Yuri Gripas/ Reuters

O chefe de gabinete da Casa Branca, John Kelly, negou esta sexta-feira que alguma vez tenha tido a intenção de se demitir por causa do escândalo de Rob Porter, um importante assessor próximo de si, acusado de violência doméstica.

"Não tenho absolutamente nada que me leve a considerar renunciar", afirmou hoje este general, perante um grupo de jornalistas na Casa Branca.

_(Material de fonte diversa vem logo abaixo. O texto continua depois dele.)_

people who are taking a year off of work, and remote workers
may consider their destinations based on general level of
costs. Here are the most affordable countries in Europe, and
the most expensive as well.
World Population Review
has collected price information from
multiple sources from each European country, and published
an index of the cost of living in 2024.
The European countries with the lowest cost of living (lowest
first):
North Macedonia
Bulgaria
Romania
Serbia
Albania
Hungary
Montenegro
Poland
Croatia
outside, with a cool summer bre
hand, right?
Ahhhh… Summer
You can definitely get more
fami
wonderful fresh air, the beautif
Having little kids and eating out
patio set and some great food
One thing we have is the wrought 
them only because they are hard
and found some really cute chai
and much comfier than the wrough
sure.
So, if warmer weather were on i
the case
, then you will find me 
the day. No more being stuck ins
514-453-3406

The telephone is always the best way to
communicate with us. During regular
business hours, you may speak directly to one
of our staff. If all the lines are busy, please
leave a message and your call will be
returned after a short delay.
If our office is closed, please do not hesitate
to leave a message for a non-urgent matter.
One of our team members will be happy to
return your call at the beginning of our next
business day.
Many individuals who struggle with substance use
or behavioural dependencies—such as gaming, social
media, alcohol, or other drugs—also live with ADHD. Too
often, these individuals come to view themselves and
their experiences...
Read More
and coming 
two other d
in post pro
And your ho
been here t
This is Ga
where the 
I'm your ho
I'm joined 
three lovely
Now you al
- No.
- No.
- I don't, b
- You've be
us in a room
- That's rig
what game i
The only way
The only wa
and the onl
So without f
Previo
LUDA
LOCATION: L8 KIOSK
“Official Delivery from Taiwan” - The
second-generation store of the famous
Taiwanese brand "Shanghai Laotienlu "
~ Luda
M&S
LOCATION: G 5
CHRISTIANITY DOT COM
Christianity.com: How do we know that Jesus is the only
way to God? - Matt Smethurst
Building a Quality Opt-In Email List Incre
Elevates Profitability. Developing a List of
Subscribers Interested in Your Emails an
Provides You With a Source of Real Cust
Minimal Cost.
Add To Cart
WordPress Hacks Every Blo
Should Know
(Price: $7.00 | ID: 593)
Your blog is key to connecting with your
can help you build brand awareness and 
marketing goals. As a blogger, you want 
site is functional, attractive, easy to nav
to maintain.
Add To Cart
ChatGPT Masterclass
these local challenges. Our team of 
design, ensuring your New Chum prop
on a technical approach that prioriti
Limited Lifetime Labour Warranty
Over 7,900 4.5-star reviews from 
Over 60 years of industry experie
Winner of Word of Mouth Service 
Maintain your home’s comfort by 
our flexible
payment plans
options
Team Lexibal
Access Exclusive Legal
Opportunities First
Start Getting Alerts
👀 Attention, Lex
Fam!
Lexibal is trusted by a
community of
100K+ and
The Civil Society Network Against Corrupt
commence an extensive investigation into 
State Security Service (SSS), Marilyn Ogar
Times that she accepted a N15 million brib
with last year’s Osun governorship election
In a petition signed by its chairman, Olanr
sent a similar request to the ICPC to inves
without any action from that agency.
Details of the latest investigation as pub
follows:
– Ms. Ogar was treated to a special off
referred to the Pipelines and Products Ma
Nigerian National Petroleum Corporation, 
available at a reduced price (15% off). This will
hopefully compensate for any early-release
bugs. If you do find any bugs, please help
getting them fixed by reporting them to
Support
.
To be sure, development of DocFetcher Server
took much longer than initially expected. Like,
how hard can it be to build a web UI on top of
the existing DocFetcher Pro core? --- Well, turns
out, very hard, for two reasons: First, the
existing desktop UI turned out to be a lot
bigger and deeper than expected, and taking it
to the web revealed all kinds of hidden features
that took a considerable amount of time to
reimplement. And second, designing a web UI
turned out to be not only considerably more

Não obstante, Kelly, que ocupa um cargo equivalente na Europa ao de primeiro-ministro, admitiu erros na gestão do escândalo e considerou que as declarações públicas emitidas pela Casa Branca foram um erro. "Não nos cobrimos de glória com a forma como gerimos a situação. (...) Foi confuso", admitiu.

Depois das revelações sobre Porter, circularam rumores de que o presidente, Donald Trump, podia optar por demitir Kelly, o que foi desmentido imediatamente pelo círculo mais próximo daquele.

O que poderia ter sido um incidente isolado converteu-se em escândalo devido, em parte, ao apoio incondicional que Kelly exprimiu publicamente a Porter quando surgiram as acusações, mas também porque foi revelado que Kelly conhecia desde há meses as acusações de violência doméstica feitas pelas ex-esposas e nada fez.